Rep. Nehls Introduces Bill to Combat the Biden Administration’s Environmental Agenda
This week I introduced the Scope 3 Act, a bill that would prohibit publicly traded companies from being required to disclose or provide their green-house-gas emission or consumption information of their value chains (Scope 3 emissions) under the securities laws of the Securities Exchange Act of 1934.
On March 21, 2022, the Securities and Exchange Commission (SEC) proposed a rule change to Enhance and Standardization of Climate-Related Disclosures for Investors. This proposed rule would mandate extensive climate disclosures by public companies by requiring them to release their direct greenhouse gas (GHG) emissions (Scope 1) and indirect emissions from purchased electricity or other forms of energy (Scope 2). In addition, a registrant would be required to disclose greenhouse gas emissions from upstream and downstream activities in its value chain (Scope 3). This proposed rule is another example of the federal government significantly increasing the regulatory burden on small and medium-sized entrepreneurs, which will create additional reporting obligations, technical challenges, and substantial financial and operational disruptions. The Biden administration has weaponized the SEC to promote Environmental, Social, and Governance (ESG) investing, and the American people will bear the brunt of this terrible decision.
The SEC is extremely inefficient at fulfilling its primary duty to enforce the law against market manipulation and fraud. This proposed rule will only lead to more bureaucracy and regulatory burden for America’s job creators and business owners. While Americans must choose between putting food on the table or filling up their vehicles, the Biden administration continues their climate boondoggle that has created historic levels of inflation and crippled American families.
The National Cattlemen’s Beef Association, Texas Farm Bureau, Texas Corn Producers, Texas Cattle Feeders Association, and Texas & Southwestern Cattle Raisers Association have endorsed the bill.
“Texas Farm Bureau applauds Congressman Troy Nehls for leading bipartisan and commonsense legislation to limit publicly traded companies from being required to disclose the greenhouse gas emissions information under Scope 3 of the SEC Act of 1934,” said TFB President Russell Boening. “TFB and the many farm and ranch families it represents have serious concerns about the SEC’s proposed rule which would mandate extensive climate disclosures by public companies, including measured impacts for their entire supply chain. Ultimately, the rule could have severe consequences for farmers’ and ranchers’ ability to produce food, fuel, and fiber worldwide. We thank the Congressman for leading this legislation and look forward to our continued work with him and other leaders of Congress on this important issue.”
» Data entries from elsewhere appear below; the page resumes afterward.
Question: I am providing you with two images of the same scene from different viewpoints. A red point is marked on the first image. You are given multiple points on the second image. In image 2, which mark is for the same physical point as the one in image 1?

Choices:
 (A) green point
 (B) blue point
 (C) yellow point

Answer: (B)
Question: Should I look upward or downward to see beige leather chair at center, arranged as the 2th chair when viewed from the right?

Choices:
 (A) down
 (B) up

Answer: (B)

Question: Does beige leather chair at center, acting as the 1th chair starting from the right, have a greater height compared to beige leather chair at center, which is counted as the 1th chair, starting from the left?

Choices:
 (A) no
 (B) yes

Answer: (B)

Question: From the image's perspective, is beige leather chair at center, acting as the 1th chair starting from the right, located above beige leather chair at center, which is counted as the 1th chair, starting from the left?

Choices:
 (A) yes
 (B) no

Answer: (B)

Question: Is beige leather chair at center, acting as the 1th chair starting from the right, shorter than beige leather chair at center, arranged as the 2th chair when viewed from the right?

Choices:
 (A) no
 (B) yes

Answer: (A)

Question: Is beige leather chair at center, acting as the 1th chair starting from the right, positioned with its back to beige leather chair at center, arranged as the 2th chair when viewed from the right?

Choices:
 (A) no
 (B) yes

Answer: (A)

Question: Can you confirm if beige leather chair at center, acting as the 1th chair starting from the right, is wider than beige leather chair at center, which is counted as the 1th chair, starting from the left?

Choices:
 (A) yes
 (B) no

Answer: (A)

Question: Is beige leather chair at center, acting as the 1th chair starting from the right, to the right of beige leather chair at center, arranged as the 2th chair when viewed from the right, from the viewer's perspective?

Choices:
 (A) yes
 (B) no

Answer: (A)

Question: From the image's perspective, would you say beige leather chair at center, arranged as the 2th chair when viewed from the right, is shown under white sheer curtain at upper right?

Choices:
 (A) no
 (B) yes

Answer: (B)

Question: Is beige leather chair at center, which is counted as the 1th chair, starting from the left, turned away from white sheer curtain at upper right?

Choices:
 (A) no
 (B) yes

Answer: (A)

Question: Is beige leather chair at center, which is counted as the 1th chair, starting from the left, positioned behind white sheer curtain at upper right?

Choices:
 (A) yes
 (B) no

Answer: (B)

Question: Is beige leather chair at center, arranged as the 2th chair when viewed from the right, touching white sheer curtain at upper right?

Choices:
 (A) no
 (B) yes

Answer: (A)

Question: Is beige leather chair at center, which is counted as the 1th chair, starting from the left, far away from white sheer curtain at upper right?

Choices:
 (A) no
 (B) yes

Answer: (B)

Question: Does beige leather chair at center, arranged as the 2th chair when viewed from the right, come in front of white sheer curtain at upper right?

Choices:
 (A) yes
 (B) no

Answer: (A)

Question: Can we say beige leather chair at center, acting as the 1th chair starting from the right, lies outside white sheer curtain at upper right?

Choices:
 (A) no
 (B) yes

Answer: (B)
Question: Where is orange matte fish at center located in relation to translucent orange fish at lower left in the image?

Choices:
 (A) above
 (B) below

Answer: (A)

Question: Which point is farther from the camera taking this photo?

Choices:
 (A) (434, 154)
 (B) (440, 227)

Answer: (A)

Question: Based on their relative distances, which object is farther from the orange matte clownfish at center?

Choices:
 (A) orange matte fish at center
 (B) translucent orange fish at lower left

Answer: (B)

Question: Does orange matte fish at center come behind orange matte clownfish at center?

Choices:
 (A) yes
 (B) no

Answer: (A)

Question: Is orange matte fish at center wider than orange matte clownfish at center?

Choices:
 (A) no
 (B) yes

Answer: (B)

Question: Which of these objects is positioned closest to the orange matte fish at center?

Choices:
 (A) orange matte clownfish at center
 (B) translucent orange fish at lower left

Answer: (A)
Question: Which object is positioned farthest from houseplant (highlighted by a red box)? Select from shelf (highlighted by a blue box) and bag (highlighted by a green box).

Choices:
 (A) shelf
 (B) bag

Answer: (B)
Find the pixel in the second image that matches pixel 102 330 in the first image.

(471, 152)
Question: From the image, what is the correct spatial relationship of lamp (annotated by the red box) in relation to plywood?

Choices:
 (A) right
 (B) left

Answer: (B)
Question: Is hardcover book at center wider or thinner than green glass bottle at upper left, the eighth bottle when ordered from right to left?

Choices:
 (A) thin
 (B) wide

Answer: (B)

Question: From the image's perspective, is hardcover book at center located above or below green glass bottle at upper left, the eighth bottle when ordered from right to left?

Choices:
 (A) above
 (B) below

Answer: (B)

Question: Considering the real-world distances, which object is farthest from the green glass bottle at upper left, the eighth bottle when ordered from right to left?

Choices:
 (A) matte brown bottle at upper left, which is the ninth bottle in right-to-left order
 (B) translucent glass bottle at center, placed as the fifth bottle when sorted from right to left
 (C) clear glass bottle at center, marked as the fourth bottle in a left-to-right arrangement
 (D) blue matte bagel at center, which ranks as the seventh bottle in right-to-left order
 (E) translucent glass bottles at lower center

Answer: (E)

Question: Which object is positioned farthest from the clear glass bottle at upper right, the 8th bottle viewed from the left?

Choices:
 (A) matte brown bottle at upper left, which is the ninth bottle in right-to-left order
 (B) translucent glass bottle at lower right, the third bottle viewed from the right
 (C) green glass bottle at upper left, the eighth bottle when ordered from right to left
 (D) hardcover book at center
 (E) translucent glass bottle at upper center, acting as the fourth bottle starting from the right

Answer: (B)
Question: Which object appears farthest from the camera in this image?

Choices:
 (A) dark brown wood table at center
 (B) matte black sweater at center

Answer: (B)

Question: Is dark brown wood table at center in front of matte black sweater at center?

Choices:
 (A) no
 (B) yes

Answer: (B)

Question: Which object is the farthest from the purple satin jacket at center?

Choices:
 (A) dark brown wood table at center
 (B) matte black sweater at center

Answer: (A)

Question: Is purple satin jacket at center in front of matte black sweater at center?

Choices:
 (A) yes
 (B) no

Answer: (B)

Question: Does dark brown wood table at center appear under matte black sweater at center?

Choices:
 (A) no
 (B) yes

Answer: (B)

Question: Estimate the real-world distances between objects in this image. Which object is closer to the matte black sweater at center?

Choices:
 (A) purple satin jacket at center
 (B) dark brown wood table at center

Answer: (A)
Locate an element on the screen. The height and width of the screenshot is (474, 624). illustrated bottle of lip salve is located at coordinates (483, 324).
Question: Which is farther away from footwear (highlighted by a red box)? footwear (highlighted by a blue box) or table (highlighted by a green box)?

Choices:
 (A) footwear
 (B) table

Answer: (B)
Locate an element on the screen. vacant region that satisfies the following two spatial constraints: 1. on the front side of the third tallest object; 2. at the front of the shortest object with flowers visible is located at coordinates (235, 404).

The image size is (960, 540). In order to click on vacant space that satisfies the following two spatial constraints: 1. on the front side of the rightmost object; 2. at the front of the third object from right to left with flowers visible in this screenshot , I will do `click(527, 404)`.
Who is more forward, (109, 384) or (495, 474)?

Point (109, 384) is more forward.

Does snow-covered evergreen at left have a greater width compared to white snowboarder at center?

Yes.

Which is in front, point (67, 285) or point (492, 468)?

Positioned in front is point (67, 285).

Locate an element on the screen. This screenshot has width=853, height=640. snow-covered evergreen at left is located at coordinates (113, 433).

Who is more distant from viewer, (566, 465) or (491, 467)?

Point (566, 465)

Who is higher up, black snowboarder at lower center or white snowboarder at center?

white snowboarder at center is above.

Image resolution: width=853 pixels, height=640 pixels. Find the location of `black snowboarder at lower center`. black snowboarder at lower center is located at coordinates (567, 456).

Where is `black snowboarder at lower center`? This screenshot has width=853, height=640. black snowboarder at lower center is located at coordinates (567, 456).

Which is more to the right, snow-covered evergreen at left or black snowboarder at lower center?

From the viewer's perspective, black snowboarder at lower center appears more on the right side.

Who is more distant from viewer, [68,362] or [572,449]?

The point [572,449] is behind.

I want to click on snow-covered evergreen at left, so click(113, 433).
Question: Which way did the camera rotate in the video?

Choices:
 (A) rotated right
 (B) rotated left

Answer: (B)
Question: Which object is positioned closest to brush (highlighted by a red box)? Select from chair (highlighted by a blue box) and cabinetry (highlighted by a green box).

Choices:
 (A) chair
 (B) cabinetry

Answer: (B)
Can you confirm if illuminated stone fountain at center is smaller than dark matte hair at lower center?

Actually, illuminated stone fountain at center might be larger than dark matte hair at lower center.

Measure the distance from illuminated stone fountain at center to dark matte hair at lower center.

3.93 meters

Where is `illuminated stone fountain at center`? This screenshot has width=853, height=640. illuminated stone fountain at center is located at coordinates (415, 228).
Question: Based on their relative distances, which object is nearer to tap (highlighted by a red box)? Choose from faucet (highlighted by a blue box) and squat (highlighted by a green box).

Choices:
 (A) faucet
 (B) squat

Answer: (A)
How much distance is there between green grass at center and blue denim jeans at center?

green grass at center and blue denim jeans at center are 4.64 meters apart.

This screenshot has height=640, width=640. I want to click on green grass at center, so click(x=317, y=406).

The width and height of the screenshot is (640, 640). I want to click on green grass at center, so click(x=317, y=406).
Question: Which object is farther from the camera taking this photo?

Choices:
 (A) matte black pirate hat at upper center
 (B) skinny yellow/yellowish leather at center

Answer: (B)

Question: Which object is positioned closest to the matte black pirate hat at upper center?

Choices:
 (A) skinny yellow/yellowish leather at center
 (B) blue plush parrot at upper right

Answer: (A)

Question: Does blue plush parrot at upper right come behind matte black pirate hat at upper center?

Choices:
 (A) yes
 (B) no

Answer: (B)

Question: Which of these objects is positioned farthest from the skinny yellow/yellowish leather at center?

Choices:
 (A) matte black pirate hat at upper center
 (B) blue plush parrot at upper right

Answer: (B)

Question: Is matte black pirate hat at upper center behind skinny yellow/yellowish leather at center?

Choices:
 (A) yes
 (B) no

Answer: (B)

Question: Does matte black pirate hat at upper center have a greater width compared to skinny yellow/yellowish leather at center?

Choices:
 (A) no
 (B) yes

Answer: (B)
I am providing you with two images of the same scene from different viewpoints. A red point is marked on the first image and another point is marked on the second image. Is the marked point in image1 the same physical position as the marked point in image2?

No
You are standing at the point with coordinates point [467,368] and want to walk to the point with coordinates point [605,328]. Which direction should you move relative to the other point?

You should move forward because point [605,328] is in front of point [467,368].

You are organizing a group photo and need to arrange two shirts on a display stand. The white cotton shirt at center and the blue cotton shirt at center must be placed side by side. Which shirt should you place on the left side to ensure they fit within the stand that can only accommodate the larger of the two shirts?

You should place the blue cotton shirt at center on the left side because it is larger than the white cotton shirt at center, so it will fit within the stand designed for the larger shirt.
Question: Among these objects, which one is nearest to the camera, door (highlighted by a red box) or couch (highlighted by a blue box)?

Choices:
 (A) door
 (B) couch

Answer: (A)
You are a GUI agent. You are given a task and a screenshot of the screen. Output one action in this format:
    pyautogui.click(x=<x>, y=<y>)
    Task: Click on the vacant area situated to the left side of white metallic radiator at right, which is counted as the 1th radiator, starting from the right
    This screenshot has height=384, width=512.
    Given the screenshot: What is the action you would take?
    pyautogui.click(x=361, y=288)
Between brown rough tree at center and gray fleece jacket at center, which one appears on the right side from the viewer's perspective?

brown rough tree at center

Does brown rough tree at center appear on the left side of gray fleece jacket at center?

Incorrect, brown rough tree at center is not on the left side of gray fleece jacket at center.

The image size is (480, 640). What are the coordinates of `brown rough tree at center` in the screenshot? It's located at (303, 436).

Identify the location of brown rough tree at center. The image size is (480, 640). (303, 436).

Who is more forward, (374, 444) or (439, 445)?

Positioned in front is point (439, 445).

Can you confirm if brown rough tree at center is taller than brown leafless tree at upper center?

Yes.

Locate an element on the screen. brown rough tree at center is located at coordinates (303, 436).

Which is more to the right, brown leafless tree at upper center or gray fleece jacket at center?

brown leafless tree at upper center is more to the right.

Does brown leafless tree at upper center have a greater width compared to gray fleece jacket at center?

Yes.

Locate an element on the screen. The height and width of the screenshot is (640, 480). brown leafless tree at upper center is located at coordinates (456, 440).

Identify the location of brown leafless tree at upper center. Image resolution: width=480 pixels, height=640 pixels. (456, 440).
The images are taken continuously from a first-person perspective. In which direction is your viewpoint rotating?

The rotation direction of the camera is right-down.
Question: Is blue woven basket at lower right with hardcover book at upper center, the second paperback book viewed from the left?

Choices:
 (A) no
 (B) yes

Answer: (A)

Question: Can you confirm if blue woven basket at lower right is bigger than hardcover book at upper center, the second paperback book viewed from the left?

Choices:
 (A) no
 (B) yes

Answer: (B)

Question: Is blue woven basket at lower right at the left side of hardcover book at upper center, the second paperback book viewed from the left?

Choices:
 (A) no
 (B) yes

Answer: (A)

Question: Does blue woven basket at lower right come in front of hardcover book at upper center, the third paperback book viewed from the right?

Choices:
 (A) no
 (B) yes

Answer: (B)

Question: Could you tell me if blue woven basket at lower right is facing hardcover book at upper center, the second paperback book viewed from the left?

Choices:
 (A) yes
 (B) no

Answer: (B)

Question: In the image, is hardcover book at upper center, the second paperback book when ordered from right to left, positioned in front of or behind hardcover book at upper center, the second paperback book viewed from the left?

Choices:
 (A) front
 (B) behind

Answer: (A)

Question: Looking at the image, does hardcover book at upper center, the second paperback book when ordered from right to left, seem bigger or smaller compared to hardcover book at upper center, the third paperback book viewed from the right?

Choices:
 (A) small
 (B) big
“We thank Congressman Nehls and his many bipartisan co-sponsors for introducing much-needed legislation to curb SEC climate activism,” said Arthur Uhl, Texas & Southwestern Cattle Raisers Association president. “It is beyond reckless for the SEC to impose yet another unnecessary, unattainable and overreaching regulation on American cattle producers, especially as we face inflation, input shortages and other threats to the nation’s food supply.”
“TCFA thanks Representative Nehls for introducing a bill to prevent the SEC from imposing burdensome and costly emissions reporting requirements on agriculture operations,” said TCFA President and CEO Ben Weinheimer. “The SEC rules ignore current, publicly available data and seek to add costly data gathering equipment and reporting to our already rising production costs. U.S. cattlemen and cattlewomen produce 18% of the world’s beef with 6% of the world’s cattle and account for less than 0.5% of the world’s GHG emissions. As a part of one of the most efficient and resilient supply chains in the world, TCFA offers strong support for Representative Nehls‘ bill.”
Original co-sponsors include Reps. Vicente Gonzalez (D-TX), Pete Sessions (R-TX), Roger Williams (R-TX), Henry Cuellar (D-TX), Bob Gibbs (R-OH), Randy Weber (R-TX), Rick Crawford (R-AR), Tracey Mann (R-KS), Randy Feenstra (R-IA), Ronny Jackson (R-TX), and Jake Ellzey (R-TX).